L'intervention de l'IAB est notable dans un contexte où les États et les organisations internationales multiplient les efforts pour influencer la gouvernance de l'Internet par le biais de cadres multilatéraux plus larges. Comme on l'a vu précédemment, cela déplace parfois l'attention de la gestion technique décentralisée vers une élaboration de politiques dirigée par les États ou descendante. L'IAB prend clairement position contre cette tendance, en faisant valoir que les objectifs « fondés sur des valeurs », s'ils ne sont pas ancrés dans la réalité architecturale, peuvent compromettre le fonctionnement de l'Internet.
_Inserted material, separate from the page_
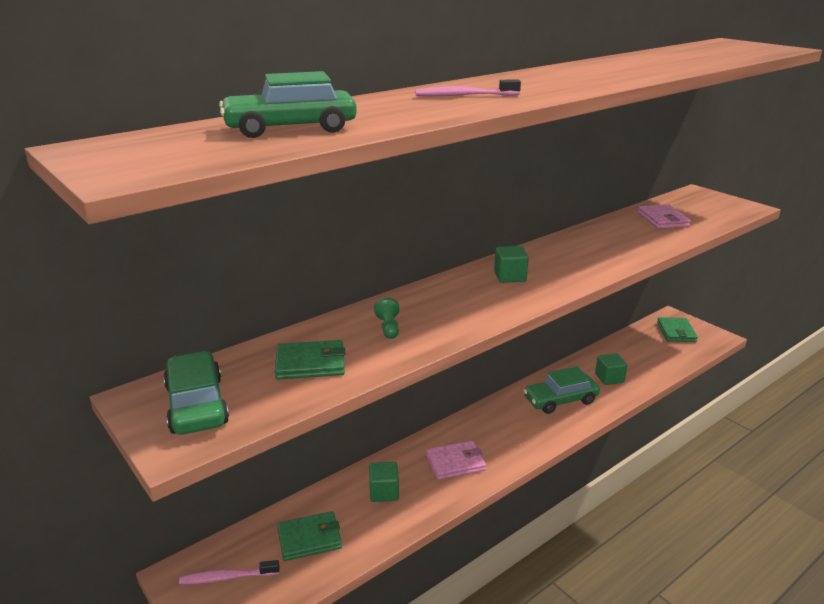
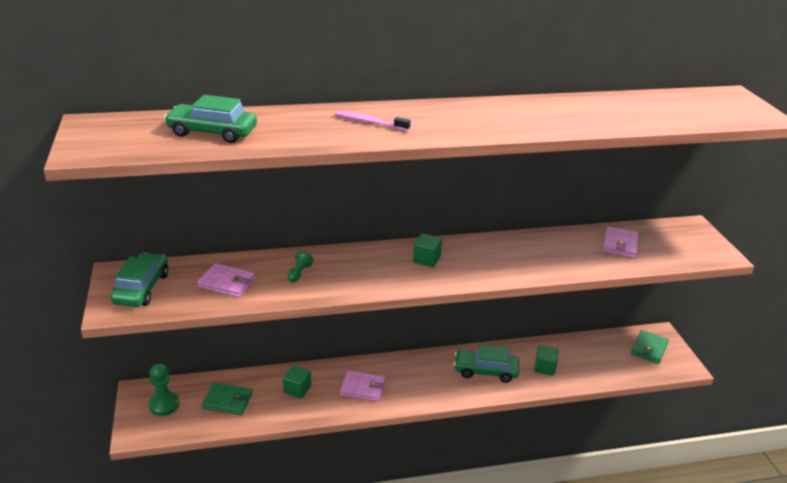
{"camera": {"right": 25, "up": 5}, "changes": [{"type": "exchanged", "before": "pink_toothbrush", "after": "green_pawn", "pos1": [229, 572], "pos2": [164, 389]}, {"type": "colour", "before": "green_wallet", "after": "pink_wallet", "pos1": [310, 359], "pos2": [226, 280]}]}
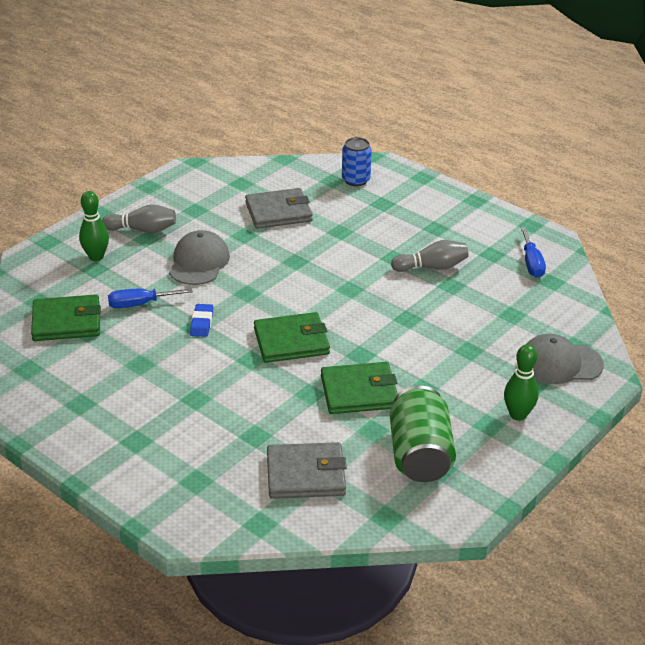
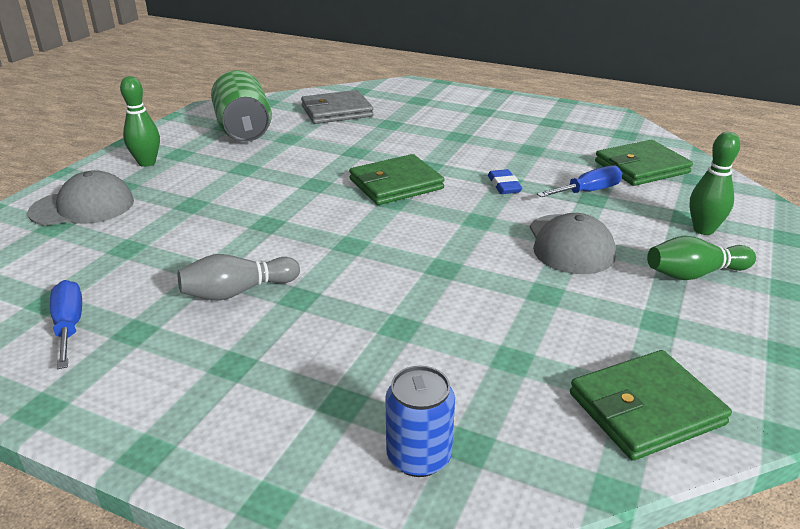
{"camera": {"right": 165, "up": -5}, "changes": [{"type": "missing", "before": "grey_wallet", "pos1": [279, 208]}, {"type": "relocated", "before": "green_wallet", "pos1": [359, 388], "pos2": [651, 405]}, {"type": "colour", "before": "grey_bowling_pin", "after": "green_bowling_pin", "pos1": [139, 218], "pos2": [701, 257]}]}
En insistant sur une plus grande participation de la communauté technique, l'IAB conteste un processus qui risque de marginaliser les ingénieurs et les opérateurs mêmes responsables de la stabilité de l'Internet. Cette position est partagée par d'autres acteurs tels que l'Internet Society et des organismes techniques régionaux comme l'APNIC, qui ont exprimé des préoccupations similaires. À mesure que l'examen du WSIS+20 progresse vers une réunion de haut niveau en 2025, la manière dont ces débats se dérouleront pourrait déterminer si les structures de gouvernance continuent de soutenir un Internet mondial unifié — ou se fragmentent en silos influencés par la politique.